A forma como muitos governos costumam lidar com suas minorias é antiga: deslocamento forçado e/ou extermínio; especialmente quando tratam-se de minorias valentes e refratárias. A forma é tão antiga e foi tão vulgarmente utilizada que poucas nações não possuem telhado de vidro a respeito. A tragédia se agrava quando os governos empenhados na tarefa de zelar por sua autoriadade e pela integridade do país são governos ditatoriais, como é o caso de Myanma, que praticamente não conheceu a democracia desde sua independência.
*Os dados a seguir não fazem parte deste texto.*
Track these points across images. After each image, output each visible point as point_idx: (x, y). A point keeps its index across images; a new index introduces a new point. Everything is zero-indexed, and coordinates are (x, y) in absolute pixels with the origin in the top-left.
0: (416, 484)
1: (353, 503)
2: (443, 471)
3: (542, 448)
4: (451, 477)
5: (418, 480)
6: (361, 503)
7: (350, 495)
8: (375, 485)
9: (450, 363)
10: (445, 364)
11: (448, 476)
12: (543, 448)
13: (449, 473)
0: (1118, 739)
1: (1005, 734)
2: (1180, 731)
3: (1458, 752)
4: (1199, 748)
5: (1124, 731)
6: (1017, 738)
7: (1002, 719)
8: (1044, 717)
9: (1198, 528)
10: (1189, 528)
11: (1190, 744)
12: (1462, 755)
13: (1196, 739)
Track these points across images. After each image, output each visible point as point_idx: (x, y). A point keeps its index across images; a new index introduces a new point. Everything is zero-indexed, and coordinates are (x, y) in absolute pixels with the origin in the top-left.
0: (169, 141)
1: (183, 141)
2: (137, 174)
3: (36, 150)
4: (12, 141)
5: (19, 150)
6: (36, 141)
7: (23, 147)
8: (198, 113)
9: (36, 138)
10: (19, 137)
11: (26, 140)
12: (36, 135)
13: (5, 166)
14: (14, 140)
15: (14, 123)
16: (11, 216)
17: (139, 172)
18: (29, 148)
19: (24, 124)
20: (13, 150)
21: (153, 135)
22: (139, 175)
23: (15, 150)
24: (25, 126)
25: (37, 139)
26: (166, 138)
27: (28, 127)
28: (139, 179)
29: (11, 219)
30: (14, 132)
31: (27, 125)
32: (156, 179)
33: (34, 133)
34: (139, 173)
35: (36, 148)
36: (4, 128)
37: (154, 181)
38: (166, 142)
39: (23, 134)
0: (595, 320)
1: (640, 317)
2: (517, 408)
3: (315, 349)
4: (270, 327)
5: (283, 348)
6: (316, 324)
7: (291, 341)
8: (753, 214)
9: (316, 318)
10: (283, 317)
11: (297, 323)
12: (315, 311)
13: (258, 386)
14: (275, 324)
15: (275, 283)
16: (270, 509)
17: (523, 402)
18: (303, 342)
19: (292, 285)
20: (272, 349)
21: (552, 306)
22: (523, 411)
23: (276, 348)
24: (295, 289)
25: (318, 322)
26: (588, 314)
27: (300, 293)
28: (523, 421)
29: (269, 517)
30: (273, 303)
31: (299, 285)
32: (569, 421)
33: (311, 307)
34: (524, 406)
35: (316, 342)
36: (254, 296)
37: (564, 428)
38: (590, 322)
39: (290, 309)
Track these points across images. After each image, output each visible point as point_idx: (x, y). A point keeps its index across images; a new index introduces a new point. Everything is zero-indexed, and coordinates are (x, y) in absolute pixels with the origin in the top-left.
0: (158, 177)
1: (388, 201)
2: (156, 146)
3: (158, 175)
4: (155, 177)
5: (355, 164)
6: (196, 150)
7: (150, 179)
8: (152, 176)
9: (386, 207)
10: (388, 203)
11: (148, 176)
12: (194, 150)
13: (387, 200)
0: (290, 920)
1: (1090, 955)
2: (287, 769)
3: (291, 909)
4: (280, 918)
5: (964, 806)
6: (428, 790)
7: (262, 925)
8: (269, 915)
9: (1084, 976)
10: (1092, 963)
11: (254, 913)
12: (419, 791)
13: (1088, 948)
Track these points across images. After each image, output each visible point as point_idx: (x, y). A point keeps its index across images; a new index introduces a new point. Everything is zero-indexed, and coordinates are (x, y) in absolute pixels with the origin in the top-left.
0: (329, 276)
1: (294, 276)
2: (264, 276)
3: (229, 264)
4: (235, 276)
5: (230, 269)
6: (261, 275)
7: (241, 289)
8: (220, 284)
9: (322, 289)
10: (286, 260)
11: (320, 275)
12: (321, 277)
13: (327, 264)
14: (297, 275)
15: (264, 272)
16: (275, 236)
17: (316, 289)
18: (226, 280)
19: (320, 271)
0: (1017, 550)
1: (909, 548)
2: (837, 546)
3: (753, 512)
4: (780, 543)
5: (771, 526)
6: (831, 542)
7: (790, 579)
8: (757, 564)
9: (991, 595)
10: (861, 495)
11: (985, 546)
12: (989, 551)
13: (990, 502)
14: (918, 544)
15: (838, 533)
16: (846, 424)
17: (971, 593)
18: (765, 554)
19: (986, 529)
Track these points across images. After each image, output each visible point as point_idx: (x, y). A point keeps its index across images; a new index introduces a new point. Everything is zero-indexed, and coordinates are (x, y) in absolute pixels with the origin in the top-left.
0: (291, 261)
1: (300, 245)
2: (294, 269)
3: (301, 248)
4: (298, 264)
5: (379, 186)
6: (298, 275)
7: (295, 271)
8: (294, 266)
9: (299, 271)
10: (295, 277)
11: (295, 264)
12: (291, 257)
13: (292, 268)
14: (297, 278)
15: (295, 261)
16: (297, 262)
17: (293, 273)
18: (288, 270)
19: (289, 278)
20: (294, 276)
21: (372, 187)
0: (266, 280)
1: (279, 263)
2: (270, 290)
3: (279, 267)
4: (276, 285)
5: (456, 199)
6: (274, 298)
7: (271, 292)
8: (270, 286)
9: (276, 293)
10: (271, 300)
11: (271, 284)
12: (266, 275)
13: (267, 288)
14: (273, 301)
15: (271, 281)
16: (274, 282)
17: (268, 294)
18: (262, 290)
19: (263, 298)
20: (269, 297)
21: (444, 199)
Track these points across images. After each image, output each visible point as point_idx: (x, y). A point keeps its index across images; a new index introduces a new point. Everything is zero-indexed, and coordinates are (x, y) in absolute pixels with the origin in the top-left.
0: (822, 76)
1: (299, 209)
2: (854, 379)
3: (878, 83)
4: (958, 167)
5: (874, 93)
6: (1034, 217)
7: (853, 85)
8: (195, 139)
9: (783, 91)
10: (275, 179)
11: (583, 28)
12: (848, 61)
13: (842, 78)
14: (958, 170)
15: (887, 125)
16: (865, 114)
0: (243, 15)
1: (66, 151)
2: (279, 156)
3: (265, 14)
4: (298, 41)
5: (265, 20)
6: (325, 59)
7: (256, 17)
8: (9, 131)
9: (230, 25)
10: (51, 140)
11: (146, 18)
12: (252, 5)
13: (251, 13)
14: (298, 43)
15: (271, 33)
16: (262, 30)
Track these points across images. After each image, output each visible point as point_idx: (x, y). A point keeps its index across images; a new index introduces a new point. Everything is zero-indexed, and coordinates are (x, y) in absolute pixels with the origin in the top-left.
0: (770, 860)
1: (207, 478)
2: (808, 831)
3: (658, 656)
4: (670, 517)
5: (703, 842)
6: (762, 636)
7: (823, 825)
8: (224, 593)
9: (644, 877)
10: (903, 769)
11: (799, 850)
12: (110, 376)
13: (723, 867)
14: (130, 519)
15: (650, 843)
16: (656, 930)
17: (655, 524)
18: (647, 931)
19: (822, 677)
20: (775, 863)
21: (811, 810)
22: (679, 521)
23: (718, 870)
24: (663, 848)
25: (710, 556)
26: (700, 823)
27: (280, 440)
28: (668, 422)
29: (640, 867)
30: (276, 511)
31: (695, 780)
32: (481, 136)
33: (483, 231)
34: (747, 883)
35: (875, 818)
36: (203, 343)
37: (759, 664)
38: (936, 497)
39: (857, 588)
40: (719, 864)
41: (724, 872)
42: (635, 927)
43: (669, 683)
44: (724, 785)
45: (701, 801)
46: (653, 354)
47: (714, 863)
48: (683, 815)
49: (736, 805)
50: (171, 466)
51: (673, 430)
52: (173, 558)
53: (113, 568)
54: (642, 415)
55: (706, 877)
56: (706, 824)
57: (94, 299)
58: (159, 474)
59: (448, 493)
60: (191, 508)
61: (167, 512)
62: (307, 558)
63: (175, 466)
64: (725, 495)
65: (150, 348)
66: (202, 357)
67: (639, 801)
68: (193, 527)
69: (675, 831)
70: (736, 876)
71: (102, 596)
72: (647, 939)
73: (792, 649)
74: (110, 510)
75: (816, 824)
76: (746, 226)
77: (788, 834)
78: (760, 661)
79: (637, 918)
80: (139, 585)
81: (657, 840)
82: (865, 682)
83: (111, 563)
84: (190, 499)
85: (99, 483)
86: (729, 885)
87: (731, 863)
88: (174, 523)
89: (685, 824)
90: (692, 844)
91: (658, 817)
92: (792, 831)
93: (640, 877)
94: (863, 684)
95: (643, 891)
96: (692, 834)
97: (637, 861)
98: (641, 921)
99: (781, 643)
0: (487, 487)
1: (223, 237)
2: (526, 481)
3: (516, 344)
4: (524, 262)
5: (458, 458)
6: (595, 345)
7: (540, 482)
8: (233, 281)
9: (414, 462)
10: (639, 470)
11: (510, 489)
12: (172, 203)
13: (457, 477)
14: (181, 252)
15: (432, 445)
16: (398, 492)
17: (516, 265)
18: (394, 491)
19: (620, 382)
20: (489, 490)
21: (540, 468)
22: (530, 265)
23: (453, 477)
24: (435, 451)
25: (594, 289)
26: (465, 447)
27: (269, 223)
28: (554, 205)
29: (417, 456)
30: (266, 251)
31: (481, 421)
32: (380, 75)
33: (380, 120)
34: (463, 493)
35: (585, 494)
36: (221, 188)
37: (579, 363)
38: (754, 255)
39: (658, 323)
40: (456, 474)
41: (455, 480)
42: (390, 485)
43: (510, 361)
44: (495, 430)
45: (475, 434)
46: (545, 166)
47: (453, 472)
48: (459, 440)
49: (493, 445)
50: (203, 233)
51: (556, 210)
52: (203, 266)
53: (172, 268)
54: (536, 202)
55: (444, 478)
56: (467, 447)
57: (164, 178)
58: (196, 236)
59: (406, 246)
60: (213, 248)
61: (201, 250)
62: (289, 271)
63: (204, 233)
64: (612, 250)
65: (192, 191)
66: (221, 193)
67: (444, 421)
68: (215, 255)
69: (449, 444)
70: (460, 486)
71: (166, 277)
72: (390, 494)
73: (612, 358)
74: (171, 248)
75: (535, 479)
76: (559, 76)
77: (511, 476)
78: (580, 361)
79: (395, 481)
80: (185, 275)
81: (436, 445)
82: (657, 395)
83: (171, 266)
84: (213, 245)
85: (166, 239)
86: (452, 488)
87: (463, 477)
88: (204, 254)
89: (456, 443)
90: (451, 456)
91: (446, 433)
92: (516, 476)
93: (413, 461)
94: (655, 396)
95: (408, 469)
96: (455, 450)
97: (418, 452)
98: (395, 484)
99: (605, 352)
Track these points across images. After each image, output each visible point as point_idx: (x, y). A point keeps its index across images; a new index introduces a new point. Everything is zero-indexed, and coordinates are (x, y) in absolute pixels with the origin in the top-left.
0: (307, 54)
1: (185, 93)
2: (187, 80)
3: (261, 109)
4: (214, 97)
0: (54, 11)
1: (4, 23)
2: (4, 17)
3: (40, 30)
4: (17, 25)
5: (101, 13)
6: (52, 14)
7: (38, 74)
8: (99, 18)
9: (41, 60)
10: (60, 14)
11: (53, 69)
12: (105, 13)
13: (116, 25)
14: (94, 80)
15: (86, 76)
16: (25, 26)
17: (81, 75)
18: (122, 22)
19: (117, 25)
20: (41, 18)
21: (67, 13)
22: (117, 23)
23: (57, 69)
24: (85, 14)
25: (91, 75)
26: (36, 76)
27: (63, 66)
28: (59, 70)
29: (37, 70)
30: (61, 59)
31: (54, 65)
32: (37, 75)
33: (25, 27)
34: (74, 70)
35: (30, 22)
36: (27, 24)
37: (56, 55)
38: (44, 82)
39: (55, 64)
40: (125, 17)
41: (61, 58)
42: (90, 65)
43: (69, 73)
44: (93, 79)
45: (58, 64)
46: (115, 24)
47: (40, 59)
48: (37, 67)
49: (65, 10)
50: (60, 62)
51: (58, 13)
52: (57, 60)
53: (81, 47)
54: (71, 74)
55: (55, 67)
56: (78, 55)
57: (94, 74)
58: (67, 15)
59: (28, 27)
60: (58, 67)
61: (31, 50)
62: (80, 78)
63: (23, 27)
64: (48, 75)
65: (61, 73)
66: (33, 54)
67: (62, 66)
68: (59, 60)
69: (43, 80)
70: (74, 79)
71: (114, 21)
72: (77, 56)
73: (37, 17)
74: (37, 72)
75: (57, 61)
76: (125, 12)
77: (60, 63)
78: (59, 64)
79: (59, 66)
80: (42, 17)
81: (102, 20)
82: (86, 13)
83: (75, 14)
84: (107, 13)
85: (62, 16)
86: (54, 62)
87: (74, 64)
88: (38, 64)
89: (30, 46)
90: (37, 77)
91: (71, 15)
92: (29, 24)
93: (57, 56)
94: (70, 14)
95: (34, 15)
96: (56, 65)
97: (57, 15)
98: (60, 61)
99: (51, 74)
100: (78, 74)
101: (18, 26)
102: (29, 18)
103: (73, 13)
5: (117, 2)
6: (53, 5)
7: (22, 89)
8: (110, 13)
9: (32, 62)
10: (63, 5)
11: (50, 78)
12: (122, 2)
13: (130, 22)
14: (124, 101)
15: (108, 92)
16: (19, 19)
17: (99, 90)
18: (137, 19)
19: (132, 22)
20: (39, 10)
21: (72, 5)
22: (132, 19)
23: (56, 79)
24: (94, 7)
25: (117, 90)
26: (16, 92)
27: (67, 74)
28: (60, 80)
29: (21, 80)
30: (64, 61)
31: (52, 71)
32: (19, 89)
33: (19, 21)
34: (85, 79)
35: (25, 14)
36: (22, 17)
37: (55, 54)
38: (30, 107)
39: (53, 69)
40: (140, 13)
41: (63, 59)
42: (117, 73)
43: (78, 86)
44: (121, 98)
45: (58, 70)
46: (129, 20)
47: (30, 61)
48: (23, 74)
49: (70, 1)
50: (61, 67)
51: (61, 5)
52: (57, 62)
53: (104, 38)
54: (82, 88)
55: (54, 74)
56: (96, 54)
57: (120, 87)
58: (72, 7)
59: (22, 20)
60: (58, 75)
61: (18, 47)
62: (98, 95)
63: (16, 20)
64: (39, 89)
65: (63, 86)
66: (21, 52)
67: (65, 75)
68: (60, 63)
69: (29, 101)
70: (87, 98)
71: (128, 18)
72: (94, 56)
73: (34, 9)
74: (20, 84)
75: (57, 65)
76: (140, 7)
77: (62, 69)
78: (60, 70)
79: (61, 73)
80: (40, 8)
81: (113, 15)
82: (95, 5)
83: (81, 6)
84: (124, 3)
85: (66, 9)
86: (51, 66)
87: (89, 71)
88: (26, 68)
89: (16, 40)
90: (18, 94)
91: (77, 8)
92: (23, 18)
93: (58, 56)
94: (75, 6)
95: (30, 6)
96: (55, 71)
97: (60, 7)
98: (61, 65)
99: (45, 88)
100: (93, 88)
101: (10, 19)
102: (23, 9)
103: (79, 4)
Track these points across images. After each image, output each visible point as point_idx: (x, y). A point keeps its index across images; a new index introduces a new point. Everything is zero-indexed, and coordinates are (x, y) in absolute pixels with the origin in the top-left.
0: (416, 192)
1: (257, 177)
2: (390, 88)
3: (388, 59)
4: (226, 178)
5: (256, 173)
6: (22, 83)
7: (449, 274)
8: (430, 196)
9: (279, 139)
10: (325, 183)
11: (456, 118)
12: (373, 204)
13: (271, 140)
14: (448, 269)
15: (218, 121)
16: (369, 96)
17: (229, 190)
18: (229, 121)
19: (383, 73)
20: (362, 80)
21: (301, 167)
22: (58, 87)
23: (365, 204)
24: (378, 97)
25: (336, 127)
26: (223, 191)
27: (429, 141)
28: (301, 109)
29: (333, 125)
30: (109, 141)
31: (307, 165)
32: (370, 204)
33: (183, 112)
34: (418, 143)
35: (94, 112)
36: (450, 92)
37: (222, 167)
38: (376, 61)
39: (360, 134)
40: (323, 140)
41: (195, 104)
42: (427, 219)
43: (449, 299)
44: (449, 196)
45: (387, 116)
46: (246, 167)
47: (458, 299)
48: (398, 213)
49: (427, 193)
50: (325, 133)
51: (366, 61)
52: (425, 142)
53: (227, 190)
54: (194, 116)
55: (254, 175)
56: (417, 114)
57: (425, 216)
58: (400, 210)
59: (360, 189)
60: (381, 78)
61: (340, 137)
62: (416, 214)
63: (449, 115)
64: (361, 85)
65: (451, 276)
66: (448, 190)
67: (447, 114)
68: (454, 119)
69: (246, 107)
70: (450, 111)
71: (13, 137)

Os recentes distúrbios no país não estão sendo causados, contudo, pela atividade das minorias étnicas, esse é um conflito mais profundo, perene e de desenlace mais complexo. O que ocorre nesse momento é a repressão da Ditadura comandada por Than Shwe aos partidários da democratização do regime que são majoritariamente birmaneses como a líder da National Liegue for Democracy, Aung San Suu Kyi. Filha de um dos grandes líderes da independência e ganhadora do Prêmio Nobel da Paz em 1991, Suu Kyi teria se tornado Primeira Ministra se as eleições parlamentares de 1990 não tivessem sido desconsideradas pelo regime. A despeito de sua biografia, ou justamente devido a ela, Kyi permanece atualmente em prisão domiciliar em Rangum.
Ainda que não tenhamos muitas informações objetivas devido à blindagem do sistema, é certo que a legítma luta pela democracia em Myanma vem sendo, dura e explicitamente, reprimida e o referido tratamento dado a um Prêmio Nobel da Paz é bem ilustrativo. Permanecem, então, duas questões cruciais: como, silenciosamente, vêm sendo tratadas, há décadas, os não birmaneses? Como serão compatibilizados por um governo democrático?
Os descaminhos políticos e a questão étnica em Myanma possuem diversas raízes, mas a principal delas diz respeito à ação neo-colonial das nações desenvolvidas, que fracassaram em sua “missão civilizadora“, abortaram o desenvolvimento natural desses povos e agora assistem indignadas e omissas suas lutas fratricidas.